[噺のネタ]番外編(お稽古をお願いされるということ)

 

「後輩からお稽古を頼まれるということは名誉なことなんだよ。そのネタはあなたが1番です、とプロに認められたんだから」

 

以前、ある師匠がそう仰っていたことがありました。

「例え前座だってプロなんだから」と。

 

そう言えば亡くなった喜多八師匠にお稽古をお願いした時の第一声は「ありがとう!」でした。

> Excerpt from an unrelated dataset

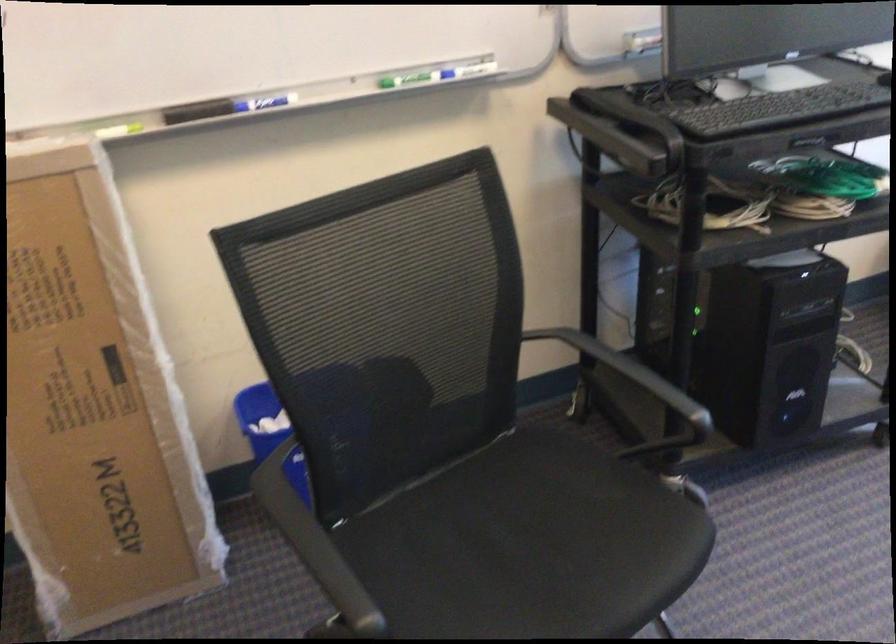
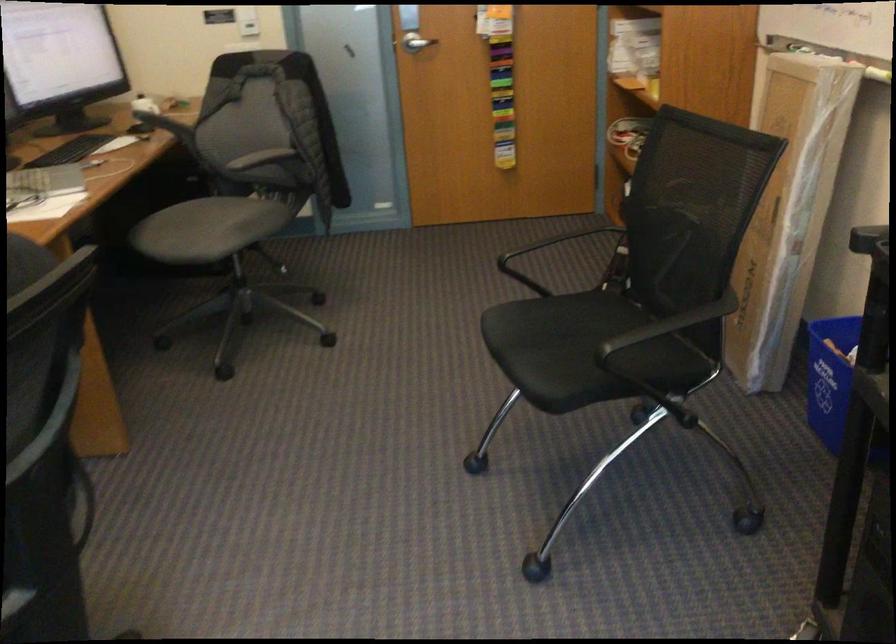
In the second image, find the point that corresponds to the point at 99,352 in the first image.

(788, 212)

噺家にとって、後輩にお稽古をお願いされるのは嬉しいことなのです。

頼まれてもいないのに自分から「おい、稽古つけてやるよ」と言って廻っている人もいるくらい…(迷惑なので良い子のみんなは真似をしない様に)

 

ところが、アタシは先日、ある前座さんにお稽古を頼まれましたが、お断りしました。

それはその前座さんが嫌いだとか、「自分の工夫は自分だけの物、誰にも渡さないんだから!」と思っている訳ではありません。

やる気と誠意がある人なら、自分の工夫した噺で良ければ、とも思いますし、アタシは彼に好感を持っています。落語も人柄も。

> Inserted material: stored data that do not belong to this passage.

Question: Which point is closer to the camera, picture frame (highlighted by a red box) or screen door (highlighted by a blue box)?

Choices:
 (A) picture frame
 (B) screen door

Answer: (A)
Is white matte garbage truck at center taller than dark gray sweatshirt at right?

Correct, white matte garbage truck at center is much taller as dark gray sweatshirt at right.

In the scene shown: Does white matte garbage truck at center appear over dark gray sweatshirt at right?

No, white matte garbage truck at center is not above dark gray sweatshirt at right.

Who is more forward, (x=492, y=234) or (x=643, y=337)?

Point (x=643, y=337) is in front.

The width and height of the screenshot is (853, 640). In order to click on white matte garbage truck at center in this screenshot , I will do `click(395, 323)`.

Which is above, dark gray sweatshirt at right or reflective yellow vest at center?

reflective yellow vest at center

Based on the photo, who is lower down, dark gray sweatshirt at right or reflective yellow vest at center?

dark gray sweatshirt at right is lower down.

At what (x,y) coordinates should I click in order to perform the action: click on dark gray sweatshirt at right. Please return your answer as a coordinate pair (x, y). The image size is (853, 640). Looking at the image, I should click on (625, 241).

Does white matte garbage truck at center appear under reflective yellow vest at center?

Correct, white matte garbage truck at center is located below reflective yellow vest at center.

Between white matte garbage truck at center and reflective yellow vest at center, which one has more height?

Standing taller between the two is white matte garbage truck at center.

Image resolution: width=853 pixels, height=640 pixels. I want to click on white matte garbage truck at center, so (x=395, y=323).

では何故か?と言いますと、頼まれたネタがまだまだ自分の噺、とは言い難い物だから、なのです。

アタシ自身も教えて頂いてまだ1年ちょっと、それも初演から数回掛けて蔵に入れたのを夏に出したばかりのネタ。

おそらく他の方と違うハコビやくすぐりがあって、それが彼には魅力的に見えたのかなぁ、と思います。

しかし、それはアタシが考えた物ではありません。

くすぐりでない所で色々工夫はしてはいるつもりですが、大部分は教えて下さった師匠が苦心に苦心を重ねて拵えた物。

それを自分のネタだという顔をして後輩にお稽古をつけることは出来ません。

彼には(断った)理由とアタシが習った師匠のお名前を伝えました。

きっと、その師匠に習いに行くと思います。

そうすれば、彼は同じ師匠から同じ噺を習って磨いていくライバルになります。

負けないぞ!

アタシも「認めてくれてありがとう!」と、心から言える自分のネタを作っていかなくてはいけないなぁ、と思いながら、まだまだ先輩方に教えを請うている日々です。